2. For a translation, is the measure of the angle between two rays an invariant?

Ans: Yes.

4.Does the set of all reflections about lines in a plane include an identity?

Ans:No.

6. Explain how a segment and its image might be parallel for a rotation other than the identity.

Solution:The angle of rotation could be 180º .

8. Show that a reflection is an involutory transformation.

Solution: If the image of a point P under a reflection is P', then the image of P' under the same reflection is P. Thus, if R is the reflection, then RR = I, the identity. Therefore, R is involutory.

10. Given an example in which a segment and its image are parallel under reflection.

Solution: The segment is parallel or perpendicular to the line of reflection.

12. For a glide reflection, show that the image point will be the same if the translation is followed by the reflection.

Solution: Let P be a point and l the line of reflection of the glide reflection (ignore the special case of P being on l). Let P' be the image of P under the reflection about l, and P" be the image of P' under the translation in the direction parallel to l. Now, consider P''', the image of P under this same translation, and Q the image of P''' under the reflection about l. We wish to show that Q = P". The line segments PP' and P'''Q are parallel since they are both perpendicular to l. The image of the line segment PP' under the translation is parallel to PP' (a property of translations) and passes through P''' (the image of P). Since there is only one parallel to a given line through a given point not on that line, P'''Q must be the image of PP' under the translation. This means that P" (the image of P' under the translation) lies on the line P'''Q. The line segment PP''' is parallel to l (since the translation is in a direction parallel to l) and so is the line segment P'P" (for the same reason). The image of PP''' under the reflection is parallel to l (not a general property of reflections, but true in this case because the line starts out parallel to the line of reflection). This image is P'Q, and so, is a line through P' which is parallel to l. Again, because only one line can be parallel to a given line through a point not on that line, P'Q must be P'P", and this forces Q = P".

14. When are a segment and its image parallel under a glide reflection?

Solution: When the segment is parallel or perpendicular to the line of reflection.

For exercises 16 and 18 use the figure below and sketch the image of triangle ABC under each.

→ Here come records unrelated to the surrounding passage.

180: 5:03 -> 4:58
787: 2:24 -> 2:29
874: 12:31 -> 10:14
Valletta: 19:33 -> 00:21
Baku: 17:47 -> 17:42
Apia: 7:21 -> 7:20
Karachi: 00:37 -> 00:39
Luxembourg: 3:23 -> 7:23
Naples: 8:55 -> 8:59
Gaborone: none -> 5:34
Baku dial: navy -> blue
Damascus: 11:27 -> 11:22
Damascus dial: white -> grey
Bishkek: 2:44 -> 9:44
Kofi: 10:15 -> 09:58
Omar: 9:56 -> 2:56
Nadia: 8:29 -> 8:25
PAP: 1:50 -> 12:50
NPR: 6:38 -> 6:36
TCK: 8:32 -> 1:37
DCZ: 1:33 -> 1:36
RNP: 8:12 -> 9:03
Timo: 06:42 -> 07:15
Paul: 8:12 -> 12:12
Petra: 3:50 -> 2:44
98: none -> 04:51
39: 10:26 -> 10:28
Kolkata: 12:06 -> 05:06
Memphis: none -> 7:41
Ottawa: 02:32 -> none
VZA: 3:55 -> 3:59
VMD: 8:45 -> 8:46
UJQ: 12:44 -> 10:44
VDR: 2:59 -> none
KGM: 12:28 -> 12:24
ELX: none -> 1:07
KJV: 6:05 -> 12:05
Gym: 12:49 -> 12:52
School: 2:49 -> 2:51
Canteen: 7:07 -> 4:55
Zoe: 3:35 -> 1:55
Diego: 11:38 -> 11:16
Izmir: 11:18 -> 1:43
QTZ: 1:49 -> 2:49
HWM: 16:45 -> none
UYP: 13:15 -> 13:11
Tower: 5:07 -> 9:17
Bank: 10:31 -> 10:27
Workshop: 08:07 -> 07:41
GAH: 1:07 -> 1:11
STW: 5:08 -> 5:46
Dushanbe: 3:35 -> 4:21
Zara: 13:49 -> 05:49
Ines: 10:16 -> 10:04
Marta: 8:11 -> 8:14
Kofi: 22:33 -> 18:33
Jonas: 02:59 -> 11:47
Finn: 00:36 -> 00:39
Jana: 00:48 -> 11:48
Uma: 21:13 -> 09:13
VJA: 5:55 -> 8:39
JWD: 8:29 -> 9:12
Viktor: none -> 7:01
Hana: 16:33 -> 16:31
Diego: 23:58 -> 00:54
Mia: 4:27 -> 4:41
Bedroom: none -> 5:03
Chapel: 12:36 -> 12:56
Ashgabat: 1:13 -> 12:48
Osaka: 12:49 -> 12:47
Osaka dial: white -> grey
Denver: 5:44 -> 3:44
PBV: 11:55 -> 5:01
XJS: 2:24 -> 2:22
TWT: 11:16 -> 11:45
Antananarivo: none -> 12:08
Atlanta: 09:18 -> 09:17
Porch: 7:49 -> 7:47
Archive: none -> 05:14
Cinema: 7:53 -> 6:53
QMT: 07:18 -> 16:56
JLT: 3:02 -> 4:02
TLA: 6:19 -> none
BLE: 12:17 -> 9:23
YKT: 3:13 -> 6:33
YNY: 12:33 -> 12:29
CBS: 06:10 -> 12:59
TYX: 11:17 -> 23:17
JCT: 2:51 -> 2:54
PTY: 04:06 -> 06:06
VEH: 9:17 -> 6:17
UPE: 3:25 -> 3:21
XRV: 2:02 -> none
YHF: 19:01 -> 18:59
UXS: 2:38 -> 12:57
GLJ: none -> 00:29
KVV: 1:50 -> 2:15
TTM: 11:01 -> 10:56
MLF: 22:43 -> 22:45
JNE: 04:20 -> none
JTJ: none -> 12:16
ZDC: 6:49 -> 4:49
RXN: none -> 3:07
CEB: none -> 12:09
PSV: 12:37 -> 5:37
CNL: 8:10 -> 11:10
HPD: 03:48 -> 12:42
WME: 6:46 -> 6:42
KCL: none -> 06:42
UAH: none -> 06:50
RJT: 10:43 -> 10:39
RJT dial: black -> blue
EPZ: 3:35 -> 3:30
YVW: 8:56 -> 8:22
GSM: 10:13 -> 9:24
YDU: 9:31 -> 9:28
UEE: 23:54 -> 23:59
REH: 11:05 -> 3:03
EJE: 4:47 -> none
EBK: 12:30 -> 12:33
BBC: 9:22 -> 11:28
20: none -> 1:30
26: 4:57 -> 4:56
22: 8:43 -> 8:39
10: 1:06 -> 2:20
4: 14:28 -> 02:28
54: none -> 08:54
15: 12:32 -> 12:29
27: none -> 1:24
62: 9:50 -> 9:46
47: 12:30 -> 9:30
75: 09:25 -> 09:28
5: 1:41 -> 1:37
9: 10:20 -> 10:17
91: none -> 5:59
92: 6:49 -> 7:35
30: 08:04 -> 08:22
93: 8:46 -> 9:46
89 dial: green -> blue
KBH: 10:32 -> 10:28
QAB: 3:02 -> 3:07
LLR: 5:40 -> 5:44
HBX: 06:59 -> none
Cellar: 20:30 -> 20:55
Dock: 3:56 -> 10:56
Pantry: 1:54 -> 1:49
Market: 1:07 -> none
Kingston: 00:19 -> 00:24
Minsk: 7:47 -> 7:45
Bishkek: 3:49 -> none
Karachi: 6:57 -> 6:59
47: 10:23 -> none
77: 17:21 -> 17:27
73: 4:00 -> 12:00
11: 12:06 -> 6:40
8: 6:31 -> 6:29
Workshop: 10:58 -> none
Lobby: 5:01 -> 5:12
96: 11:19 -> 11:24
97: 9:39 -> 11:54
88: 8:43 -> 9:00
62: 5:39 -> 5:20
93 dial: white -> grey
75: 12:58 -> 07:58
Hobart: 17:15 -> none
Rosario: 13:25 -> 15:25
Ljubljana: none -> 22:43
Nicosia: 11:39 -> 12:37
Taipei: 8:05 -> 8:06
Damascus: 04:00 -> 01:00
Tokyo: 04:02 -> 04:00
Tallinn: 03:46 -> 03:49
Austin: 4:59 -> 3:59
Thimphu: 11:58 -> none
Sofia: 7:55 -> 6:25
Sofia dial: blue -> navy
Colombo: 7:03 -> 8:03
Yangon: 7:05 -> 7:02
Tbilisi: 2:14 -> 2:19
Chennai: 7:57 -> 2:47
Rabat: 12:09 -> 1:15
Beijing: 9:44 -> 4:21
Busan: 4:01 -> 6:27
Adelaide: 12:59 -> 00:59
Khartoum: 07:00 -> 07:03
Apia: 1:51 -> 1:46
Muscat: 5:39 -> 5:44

16. A translation represented by the vector shown.

Solution:

18. A reflection about the line shown.

Solution:

For exercises 20 and 22 use the figure below and sketch the image of triangle ABC under each.

20. A translation represented by the vector shown.

Solution:

22. A reflection about the line shown.

Solution:

24. Sketch, if possible, an example of each of the following. If no example exists, give a reason.

1. Two congruent rectangles such that one can be mapped to the other by both a rotation and a translation.
2. Two congruent squares such that one cannot be mapped to the other by a translation.
3. Two congruent circles such that one cannot be mapped to the other by a reflection or a translation.

Solution:

(a)

(b)

(c) No possible example, two congruent circles can always be mapped to each other by a translation that sends the center of one to the center of the other.

25. Which specific transformation could be used in a proof of each of the following?

1. For an isosceles triangle, the medians to the two congruent sides are congruent.
2. If two parallel lines are cut by a transversal, then the corresponding angles are congruent.
3. The diagonals of a rhombus are perpendicular.
4. Each diagonal forms two congruent triangles with the sides of the parallelogram.
5. If two circles intersect in two points, then their common chord is perpendicular to the line determined by their centers.

Solution:

1. Reflection about the altitude to the base.
2. Translation along the transversal.
3. Reflection about a diagonal.
4. Rotation of 180º about point of intersection of the diagonals.
5. Reflection about the line determined by the centers.